As for the Aqua Rays - knowing people that have had them over 24-30" deep reef tanks, they have complained about the poor intensity in the bottom half of the reef. Never tried one myself though.


----------



## pembulls (22 Feb 2012)

Thanks Tom the tanks capacity is 1115 lts and there are two weirs and a 5ft sump tank the pumps will return the water via the sumps , sorry should have mentioned that before.


----------



## sussex_cichlids (22 Feb 2012)

Also thing to remember when picking your plants as they need to tolerate the higher temperature in a discus tank if your planning to plant a mix of plants good place to start would be with things like 


Aponogetum Crispus
Cabomba Furcata
Ceratopteris Thalicroides
Cryptocoryne Beckettii
Cryptocoryne Ciliata
Cryptocoryne Wendtii
Echinodorus Paniculatas
Echinodorus Tennellus
Hygrophilia Polysperma
Ludwigia Mullertii
Microsorium Pteropos
Myriophylum Procerpinoides
Nymphae Stellata
Rotalla Macrandra
Rotalla Rotundifolia
Vallinseria Spirallis
Vallisneria Torta

Few things i kept in my 2009 120ltr Eheim/MP Junglescape


----------



## pembulls (22 Feb 2012)

Thanks for that , I didn't have a clue which plants to use so thats given me loads to go on.


----------



## ceg4048 (22 Feb 2012)

pembulls said:
			
		

> Hi folks I am just in the process of starting a very large discus show tank (7ft) and I would like to partially plant it , I have never had a planted tank before and really don't have much of a clue where to start so I would appreciate some advice please .First of all is it easy doing a partly planted tank and if so how do you stop the substrate moving around(I would like part of the tanks substrate sand),what flow rate will I need on the tank , will I need to use C02, The tanks depth is 27ins and I have just bought 5 TMC Aqua ray 500 gro led lights will this be enough light to grow plants, or will I need more.


Hello,
    The most fundamental decision you make when deciding on the direction of your tank is to decide whether or not you want to enrich CO2 or not. This decision comes before EVERYTHING because it determines the entire configuration of the tank as well as the amount of energy and planning required to manage the tank. So the question of CO2 does not have to do with "need" as it has to do with "want". Adding CO2 changes everything. It forces higher growth rates which then forces you to do more water changes and maintenance. To maintain good plant health it also forces you to dose more nutrition. Enriching CO2 allows you to use higher lighting but does not require you to use higher lighting.
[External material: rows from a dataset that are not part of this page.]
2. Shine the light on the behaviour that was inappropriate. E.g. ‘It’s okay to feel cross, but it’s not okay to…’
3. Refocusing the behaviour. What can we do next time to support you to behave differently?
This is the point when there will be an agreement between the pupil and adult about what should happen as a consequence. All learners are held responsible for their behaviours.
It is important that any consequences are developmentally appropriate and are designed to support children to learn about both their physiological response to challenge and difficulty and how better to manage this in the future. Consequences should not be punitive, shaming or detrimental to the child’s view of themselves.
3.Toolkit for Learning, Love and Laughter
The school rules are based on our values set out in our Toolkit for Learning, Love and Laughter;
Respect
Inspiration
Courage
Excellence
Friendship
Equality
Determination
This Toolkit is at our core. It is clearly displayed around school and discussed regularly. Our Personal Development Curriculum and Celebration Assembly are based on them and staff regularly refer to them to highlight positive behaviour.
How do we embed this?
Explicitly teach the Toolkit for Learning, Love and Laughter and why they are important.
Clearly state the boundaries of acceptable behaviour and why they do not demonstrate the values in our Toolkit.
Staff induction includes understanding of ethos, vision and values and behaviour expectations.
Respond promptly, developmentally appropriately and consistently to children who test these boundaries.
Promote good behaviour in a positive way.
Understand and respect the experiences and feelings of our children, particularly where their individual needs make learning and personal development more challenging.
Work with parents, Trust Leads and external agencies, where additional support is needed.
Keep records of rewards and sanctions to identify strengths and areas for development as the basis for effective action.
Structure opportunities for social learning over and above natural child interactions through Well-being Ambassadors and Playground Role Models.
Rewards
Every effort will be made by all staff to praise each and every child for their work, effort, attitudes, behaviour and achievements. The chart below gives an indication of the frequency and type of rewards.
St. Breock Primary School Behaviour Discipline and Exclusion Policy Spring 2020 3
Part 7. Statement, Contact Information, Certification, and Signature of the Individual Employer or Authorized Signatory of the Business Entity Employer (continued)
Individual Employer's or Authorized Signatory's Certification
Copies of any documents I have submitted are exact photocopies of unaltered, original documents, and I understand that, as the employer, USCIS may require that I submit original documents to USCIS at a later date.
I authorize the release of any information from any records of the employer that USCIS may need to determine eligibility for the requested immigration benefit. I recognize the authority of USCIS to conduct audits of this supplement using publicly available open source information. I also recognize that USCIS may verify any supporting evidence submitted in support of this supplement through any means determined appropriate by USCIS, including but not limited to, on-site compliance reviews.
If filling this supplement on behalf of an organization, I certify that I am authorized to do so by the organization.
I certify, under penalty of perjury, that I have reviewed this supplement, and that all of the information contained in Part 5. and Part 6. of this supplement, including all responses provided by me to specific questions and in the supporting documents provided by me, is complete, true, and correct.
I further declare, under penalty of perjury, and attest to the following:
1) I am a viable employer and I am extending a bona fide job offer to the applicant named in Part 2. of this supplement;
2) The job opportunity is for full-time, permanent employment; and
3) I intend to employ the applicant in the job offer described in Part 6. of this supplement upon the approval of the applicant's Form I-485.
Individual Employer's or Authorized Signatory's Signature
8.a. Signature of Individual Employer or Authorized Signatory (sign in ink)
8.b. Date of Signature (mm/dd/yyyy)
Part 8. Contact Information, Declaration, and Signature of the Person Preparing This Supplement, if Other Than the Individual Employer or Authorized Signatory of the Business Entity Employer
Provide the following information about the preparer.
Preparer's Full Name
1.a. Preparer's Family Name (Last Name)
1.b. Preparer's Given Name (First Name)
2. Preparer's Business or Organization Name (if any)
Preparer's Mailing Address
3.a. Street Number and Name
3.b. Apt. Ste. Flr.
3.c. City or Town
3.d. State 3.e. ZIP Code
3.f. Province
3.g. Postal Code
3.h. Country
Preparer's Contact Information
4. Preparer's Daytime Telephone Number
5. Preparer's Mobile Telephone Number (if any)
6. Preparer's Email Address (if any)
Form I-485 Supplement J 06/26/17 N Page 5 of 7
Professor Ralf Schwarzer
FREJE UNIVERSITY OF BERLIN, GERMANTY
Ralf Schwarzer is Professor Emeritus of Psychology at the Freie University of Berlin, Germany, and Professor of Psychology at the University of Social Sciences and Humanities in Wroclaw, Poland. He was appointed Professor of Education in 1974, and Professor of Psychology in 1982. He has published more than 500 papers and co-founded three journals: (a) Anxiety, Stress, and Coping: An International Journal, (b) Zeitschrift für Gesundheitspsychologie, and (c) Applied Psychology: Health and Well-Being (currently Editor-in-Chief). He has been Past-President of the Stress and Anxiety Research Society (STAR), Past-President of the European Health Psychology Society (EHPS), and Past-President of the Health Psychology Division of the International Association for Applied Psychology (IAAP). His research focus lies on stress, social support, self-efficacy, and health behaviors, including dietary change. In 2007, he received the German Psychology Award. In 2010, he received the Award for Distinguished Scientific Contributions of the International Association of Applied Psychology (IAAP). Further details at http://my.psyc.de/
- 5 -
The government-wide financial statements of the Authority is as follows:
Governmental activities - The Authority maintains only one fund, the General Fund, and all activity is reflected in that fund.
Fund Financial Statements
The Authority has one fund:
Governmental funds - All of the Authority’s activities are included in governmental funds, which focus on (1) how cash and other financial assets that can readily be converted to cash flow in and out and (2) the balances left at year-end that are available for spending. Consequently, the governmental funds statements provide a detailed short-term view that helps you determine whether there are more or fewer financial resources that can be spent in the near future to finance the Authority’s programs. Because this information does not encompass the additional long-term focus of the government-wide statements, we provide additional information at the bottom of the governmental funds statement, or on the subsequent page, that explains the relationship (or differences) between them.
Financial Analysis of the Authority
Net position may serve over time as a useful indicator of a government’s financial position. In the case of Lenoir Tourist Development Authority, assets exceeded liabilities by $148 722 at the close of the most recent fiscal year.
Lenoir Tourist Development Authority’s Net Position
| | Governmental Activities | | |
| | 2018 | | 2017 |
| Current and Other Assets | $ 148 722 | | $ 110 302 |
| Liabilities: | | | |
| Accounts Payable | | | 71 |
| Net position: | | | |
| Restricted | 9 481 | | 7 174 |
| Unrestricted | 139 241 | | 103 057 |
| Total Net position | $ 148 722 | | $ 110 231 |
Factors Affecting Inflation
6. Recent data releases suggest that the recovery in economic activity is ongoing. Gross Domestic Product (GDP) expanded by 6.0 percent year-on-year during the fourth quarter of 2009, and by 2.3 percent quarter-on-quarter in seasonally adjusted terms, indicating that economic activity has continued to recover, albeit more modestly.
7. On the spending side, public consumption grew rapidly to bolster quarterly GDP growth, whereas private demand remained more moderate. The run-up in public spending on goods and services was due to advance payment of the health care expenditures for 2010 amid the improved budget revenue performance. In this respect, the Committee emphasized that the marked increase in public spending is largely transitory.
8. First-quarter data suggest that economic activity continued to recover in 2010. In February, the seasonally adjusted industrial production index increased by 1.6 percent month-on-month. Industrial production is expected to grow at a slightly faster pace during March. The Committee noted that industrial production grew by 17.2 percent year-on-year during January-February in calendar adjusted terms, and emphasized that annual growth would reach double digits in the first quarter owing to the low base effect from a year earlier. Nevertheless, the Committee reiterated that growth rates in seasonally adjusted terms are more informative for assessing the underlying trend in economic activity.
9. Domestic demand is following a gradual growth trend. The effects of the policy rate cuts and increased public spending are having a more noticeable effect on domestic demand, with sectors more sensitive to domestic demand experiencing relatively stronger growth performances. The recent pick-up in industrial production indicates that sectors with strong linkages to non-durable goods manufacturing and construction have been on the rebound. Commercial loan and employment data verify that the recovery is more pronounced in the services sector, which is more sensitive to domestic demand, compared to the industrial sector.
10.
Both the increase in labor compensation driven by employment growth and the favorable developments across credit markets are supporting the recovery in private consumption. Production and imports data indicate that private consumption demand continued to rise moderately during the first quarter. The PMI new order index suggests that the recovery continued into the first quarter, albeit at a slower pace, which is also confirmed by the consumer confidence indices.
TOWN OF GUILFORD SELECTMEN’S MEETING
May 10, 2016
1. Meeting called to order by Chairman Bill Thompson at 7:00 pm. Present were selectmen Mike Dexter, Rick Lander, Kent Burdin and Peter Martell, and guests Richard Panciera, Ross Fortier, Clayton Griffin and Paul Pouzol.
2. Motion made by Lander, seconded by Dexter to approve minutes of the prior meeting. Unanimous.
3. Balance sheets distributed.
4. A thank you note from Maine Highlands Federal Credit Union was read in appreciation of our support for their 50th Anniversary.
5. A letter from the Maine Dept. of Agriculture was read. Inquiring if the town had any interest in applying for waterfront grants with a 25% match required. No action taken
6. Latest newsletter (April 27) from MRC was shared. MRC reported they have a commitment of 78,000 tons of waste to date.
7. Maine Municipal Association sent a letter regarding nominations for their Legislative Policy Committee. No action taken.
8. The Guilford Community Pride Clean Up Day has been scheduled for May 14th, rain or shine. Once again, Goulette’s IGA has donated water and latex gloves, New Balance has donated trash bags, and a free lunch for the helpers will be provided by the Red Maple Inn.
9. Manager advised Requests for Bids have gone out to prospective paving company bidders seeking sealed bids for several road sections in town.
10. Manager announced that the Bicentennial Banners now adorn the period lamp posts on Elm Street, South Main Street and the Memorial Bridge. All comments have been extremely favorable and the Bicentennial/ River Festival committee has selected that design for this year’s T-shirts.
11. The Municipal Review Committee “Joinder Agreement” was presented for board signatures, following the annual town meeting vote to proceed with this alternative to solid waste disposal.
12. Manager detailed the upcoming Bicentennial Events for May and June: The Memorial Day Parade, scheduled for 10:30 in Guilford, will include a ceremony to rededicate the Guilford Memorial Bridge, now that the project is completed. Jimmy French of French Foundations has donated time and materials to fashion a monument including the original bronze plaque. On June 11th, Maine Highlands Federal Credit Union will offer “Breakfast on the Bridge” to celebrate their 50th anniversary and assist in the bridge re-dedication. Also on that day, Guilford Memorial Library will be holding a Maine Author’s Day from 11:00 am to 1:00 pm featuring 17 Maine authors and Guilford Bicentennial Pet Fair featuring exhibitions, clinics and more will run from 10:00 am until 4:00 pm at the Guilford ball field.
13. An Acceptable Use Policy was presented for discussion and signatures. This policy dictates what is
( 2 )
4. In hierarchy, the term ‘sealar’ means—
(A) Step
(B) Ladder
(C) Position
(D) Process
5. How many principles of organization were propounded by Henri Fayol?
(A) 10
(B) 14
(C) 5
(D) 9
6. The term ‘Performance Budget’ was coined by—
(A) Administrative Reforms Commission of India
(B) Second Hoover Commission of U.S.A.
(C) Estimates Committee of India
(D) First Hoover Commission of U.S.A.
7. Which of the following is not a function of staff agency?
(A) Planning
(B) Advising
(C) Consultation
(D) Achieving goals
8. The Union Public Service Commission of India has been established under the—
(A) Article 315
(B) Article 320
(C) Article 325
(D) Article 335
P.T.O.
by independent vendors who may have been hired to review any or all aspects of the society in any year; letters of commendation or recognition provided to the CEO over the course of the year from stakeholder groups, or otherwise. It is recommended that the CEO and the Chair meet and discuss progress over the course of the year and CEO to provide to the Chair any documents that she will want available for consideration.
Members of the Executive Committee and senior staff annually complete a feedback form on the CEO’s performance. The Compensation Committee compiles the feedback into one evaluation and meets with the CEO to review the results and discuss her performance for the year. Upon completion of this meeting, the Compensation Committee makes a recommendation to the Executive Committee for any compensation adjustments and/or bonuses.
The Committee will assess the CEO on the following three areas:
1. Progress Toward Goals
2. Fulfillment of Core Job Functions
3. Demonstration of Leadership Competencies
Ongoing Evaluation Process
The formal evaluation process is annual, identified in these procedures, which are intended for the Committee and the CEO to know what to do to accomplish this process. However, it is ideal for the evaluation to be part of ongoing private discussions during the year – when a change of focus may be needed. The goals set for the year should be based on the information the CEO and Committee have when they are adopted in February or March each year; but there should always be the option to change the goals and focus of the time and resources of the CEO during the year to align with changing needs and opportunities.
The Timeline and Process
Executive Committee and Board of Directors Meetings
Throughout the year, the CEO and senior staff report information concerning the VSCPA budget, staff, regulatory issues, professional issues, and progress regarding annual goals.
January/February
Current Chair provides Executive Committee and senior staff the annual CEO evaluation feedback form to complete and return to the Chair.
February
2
So you must choose either to use CO2 and have more maintenance but quicker growth and a better variety of plants, or to not use CO2 and to have slower growth and less maintenance.

If you decide that you want to enrich CO2 then you really need to study Ed Seeley's article in the Tutorials Section of the forum Setting up a 'higher' tech planted tank

In fact you should read all the articles there to help you decide if this is the course of action you want to take.

Lighting causes more problems in a planted tank than anything else, except for CO2 ineptitude. That's why you must be very careful interpreting statements like:


			
				Tom said:
			
		

> As for the Aqua Rays - knowing people that have had them over 24-30" deep reef tanks, they have complained about the poor intensity in the bottom half of the reef. Never tried one myself though.


This is primarily how planted tanks get destroyed._ Who cares_ what reefers complain about? The goal of reefers is to get as much light energy in their tanks as possible. For freshwater planted tanks the goal should be to minimize the amount of light energy going into the tank while maintaining an acceptable level of aesthetic appeal. Too much light damages plants and causes algae, too little light looks dim and boring, so reef tanks and planted tanks are on opposite ends of the spectrum as far as this goes. If reefers complain that BrandX light has poor intensity, then this might be an excellent choice for a plant enthusiast. It might be though that the lamp still produces too much light for our purposes, even though the reefer complains about it's poor performance. If you have the means it would be a good idea to buy or borrow a PAR meter and this will tell you a lot about your lighting -  and save you a lot of trouble in the long run.



			
				sussex_cichlids said:
			
		

> Also thing to remember when picking your plants as they need to tolerate the higher temperature in a discus tank if your planning to plant a mix of plants good place to start would be with things like


This also has limited applicability. I have not found a plant that I cannot grow at Discus temperatures. The limiting factor of your plant choice has to do more with whether or not you use CO2, because some plants require much more CO2 to function than others. having said that, Crypts and Swords are always an excellent choice for a large Discus tank because they grow large and will fill the space. Delicate, fine leaf plants may get lost in the scape, but again, this is an aesthetic issue not a temperature one.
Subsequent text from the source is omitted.